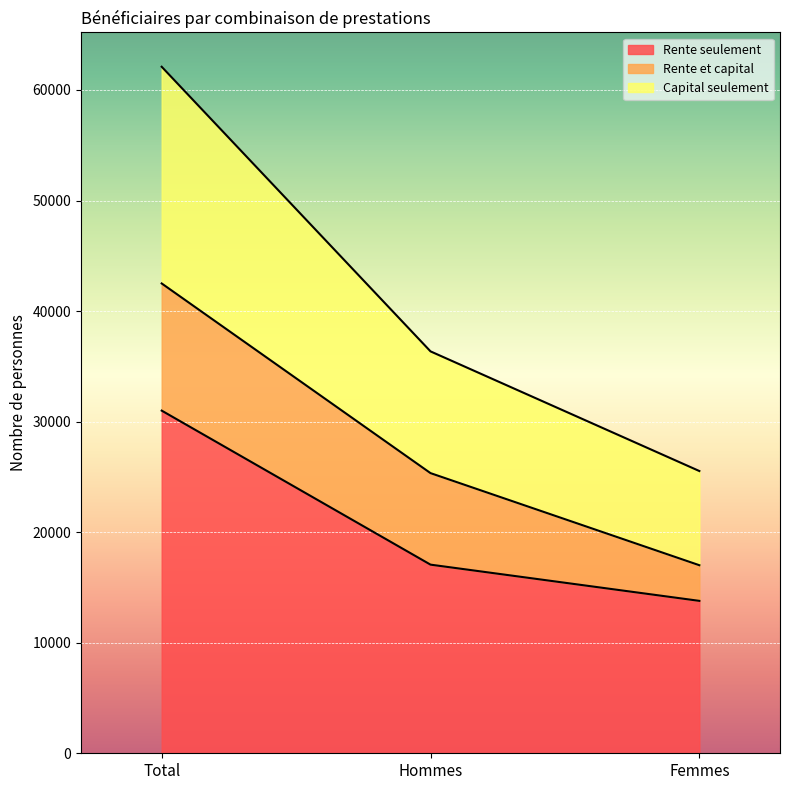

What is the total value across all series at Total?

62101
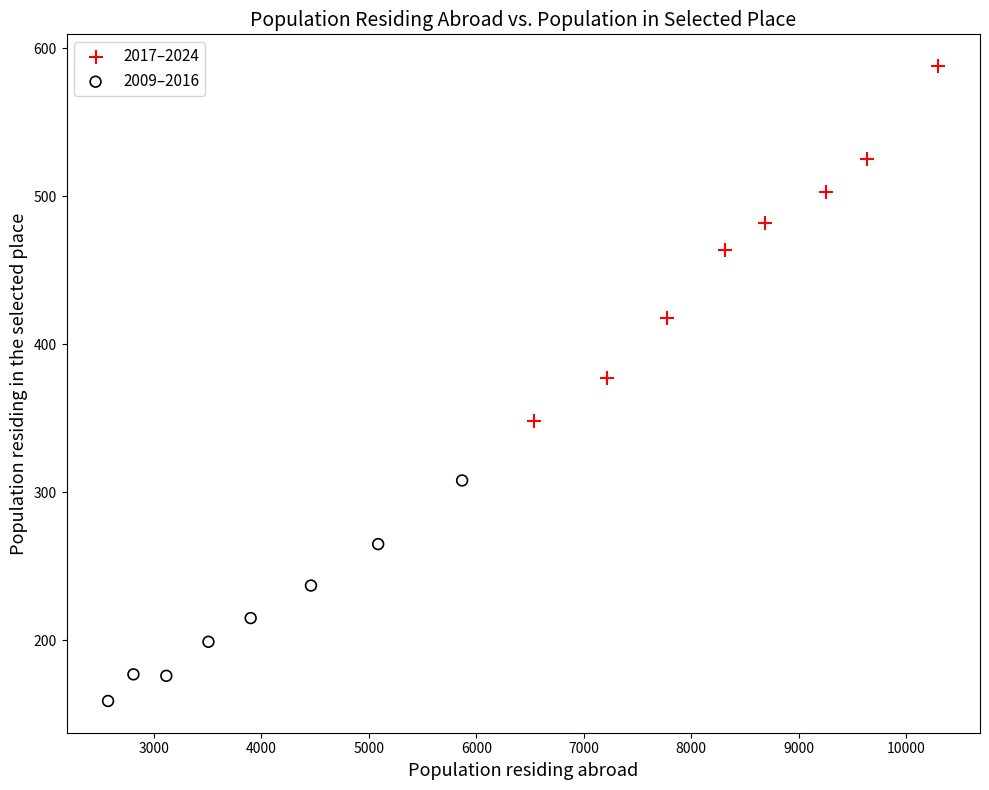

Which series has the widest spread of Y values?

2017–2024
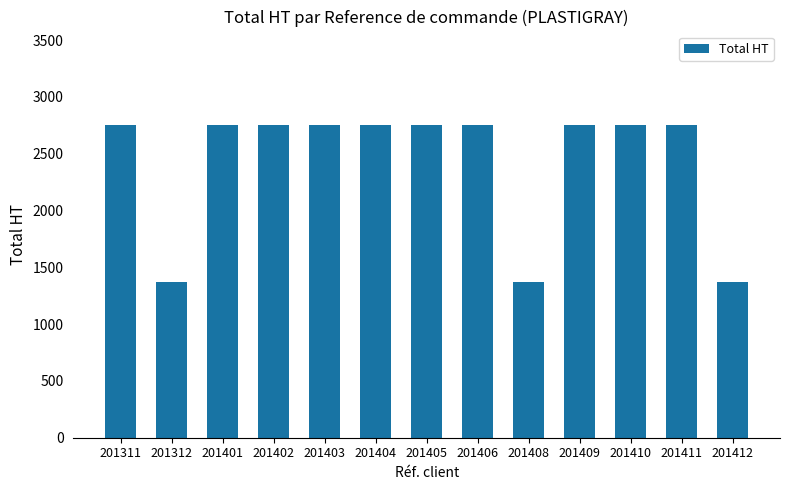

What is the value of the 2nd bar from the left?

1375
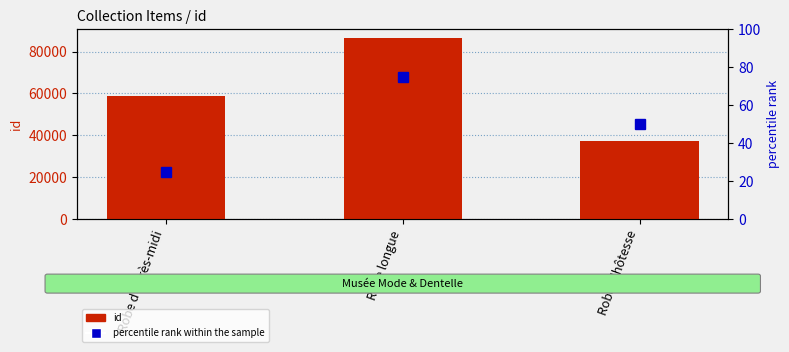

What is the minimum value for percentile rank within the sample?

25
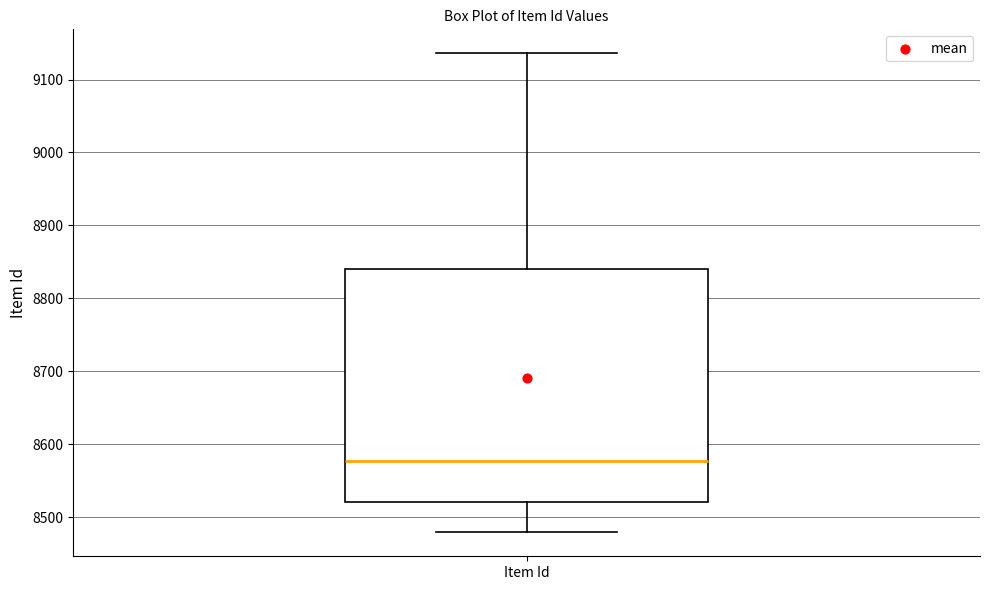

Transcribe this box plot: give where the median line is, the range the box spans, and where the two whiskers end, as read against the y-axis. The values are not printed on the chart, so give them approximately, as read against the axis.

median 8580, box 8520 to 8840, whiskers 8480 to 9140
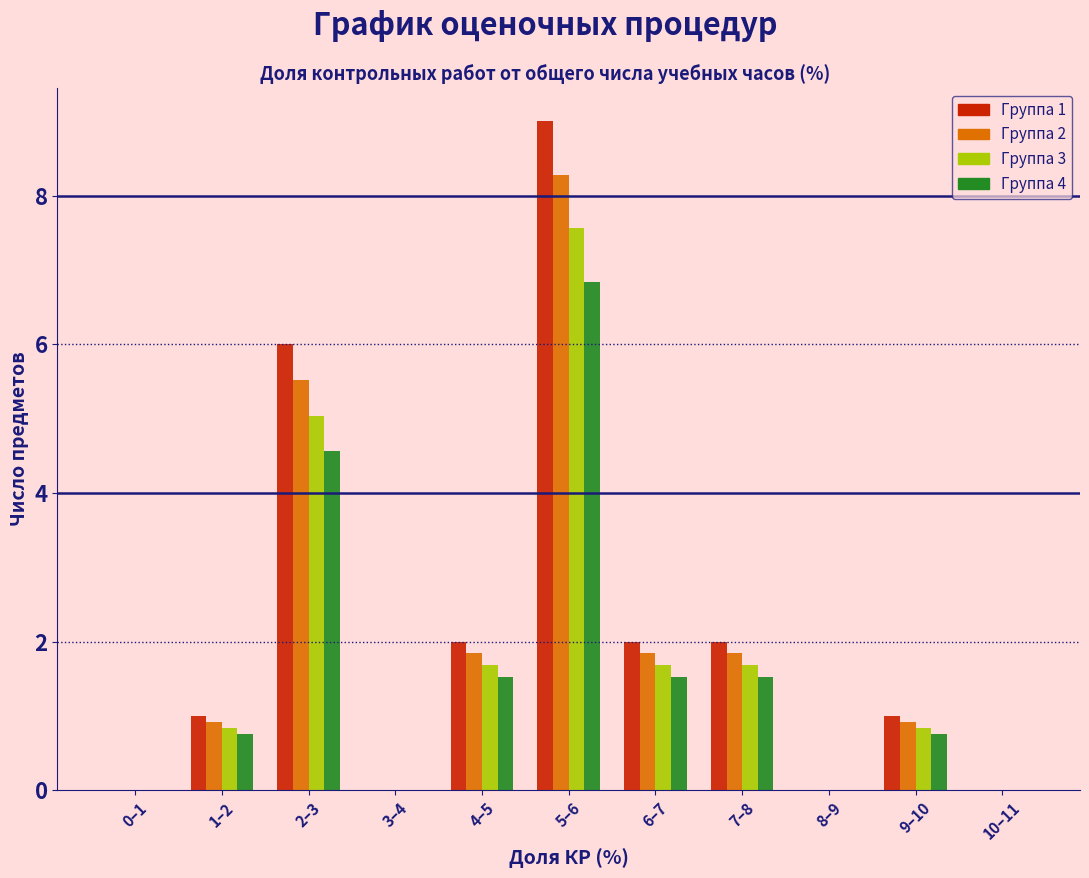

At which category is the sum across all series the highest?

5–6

== == ==

_PROMPT:_ Print every entry above word for word, omitting the pictures.

_ANSWER AREA:_
What is the total value across all series at Total?

62101

Which series has the widest spread of Y values?

2017–2024

What is the value of the 2nd bar from the left?

1375

What is the minimum value for percentile rank within the sample?

25

Transcribe this box plot: give where the median line is, the range the box spans, and where the two whiskers end, as read against the y-axis. The values are not printed on the chart, so give them approximately, as read against the axis.

median 8580, box 8520 to 8840, whiskers 8480 to 9140

At which category is the sum across all series the highest?

5–6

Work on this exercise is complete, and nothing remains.